Credit Spread Risk: Credit risk is another important risk factor that investors need to be aware of when investing in BIT. Specifically, because the investments in this fund are generally lower quality than triple-A credit rating US treasuries, this fund is exposed to credit risk (i.e. the risk that the value of the underlying bonds decrease because the perceived credit-worthiness of their issuers also decrease). First, here is a look at the credit ratings of BIT’s underlying holdings:
And while we believe these exposures are very reasonable, they are also a risk factor. For further perspective here is a look at historical credit spreads (i.e. the difference in yield offered by the safest versus less safe bonds).
What’s important to realize is that credit spreads are currently very low because the economy is strong, but if the economy gets less strong then credit spreads will increase and the value of bonds could decrease.

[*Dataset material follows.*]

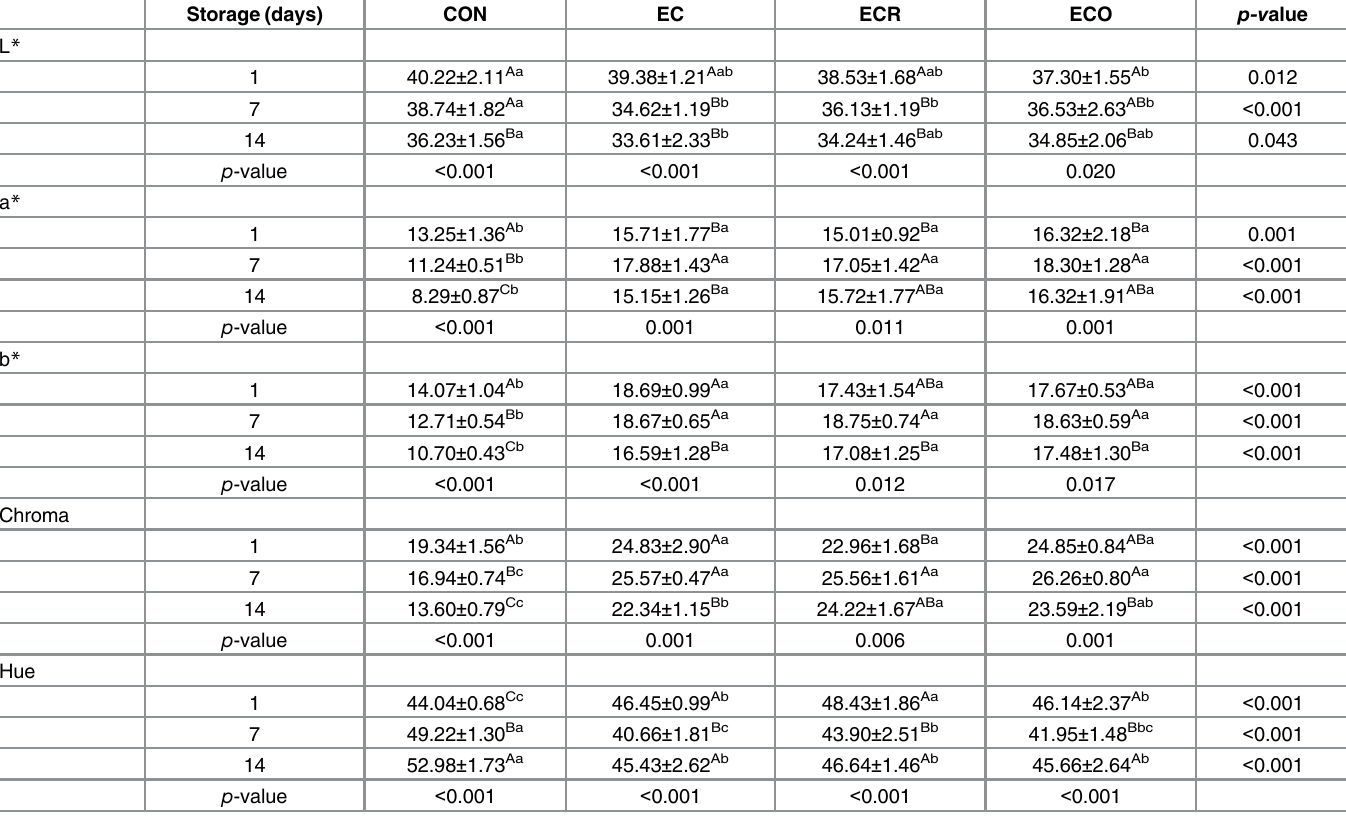
Table 3. L * a * b * , chroma and hue values of meat with and without an edible coating during storage. Storage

This is a risk that investors need to be aware of.
Interest Rate Risk: We mentioned BIT’s relatively low interest rate risk earlier as evidenced by its relatively low duration. However this fund still has some interest rate risk nonetheless. If interest rates rise dramatically, then the value of this fund will decrease (it just won’t decrease nearly as much as investments with much higher durations).

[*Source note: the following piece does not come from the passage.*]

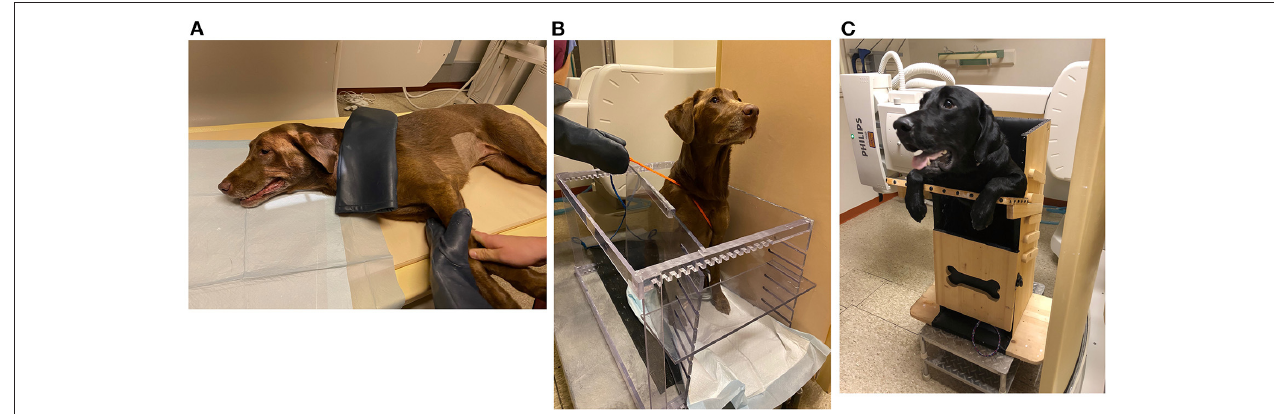
FIGURE 7 | Positioning of dog in swallowing fluoroscopy study. (A) A 5-year-old Labrador retriever undergoing a videofluoroscopic swallow study examination in lateral recumbency with physical restraint by trained personnel. (B) The same patient in (A) undergoing a videofluoroscopic swallow study examination in a polycarbonate kennel restraint device. (C) An 11-month-old Labrador retriever undergoing videofluoroscopic swallow study examination in a Bailey Chair due to history of regurgitation. The Bailey Chair acts as a restraining device and maintains the dog in an upright position, enabling gravity to assist with passage of boluses down the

Distribution Coverage: Distributions coverage is something to pay attention to with fund like this. Ideally, the interest payments from the fund’s underlying holdings will be enough to cover the fund’s distribution as has historically been the case as shown in the following table (i.e. the distributions come from income, not necessarily capital gains or a return of capital).

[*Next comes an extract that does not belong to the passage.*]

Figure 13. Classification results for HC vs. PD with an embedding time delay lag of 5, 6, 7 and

BlackRock makes it a little easier to track the distribution coverage by releasing the following data periodically:
Per the above table, we can see that BIT’s distribution coverage ratio was recently 90.8%. This might be alarming to some (because it’s less than 100%), but realistically, the underlying income payments are lumpy (bonds often pay only twice per year, not monthly like this fund does). The distribution coverage has been less than 100% in previous years, only for the fund to finish the year with extra income thereby resulting in an extra year-end distribution payment (i.e. more money paid to you as the investor). For example, this was the case last year, and you can see the extra distribution payment in our earlier (above) table titled “Latest Distributions” whereby there was an “extra” income distribution payment in December 2017—a good thing for investors.
Leverage: Finally, this fund’s use of leverage (currently 39.0%) poses a risk. In good times leverage magnifies returns (in this case income), but in bad times it can magnify losses. However, in this case the fund is using the leverage prudently to invest in relatively safe fixed income securities. We view the use of leverage as appropriate, not overly risky or concerning, but something investors should be aware of nonetheless (i.e. we don’t see the fund’s use of leverage as a problem).
The BlackRock Multi-Sector Income Trust (BIT) offers an attractive high yield (currently 8.2%) paid monthly. And if you are looking for a diversified professionally managed source of high income, this fund is worth considering. The drawbacks of the fund are the risks described above, but also the absence of meaningful security selection (the returns are going to be based on the sector tilts, not security selection because its hard for security selection to make a meaningful impact when the fund holds nearly 1,400 different individual securities). Also, keep in mind, this fund is focused on generating high income, not necessarily price appreciation. Nonetheless, given the current price and current market conditions, we view BIT as a prudently managed, well-diversified and attractive high-income option to consider for your income-focused investment portfolio.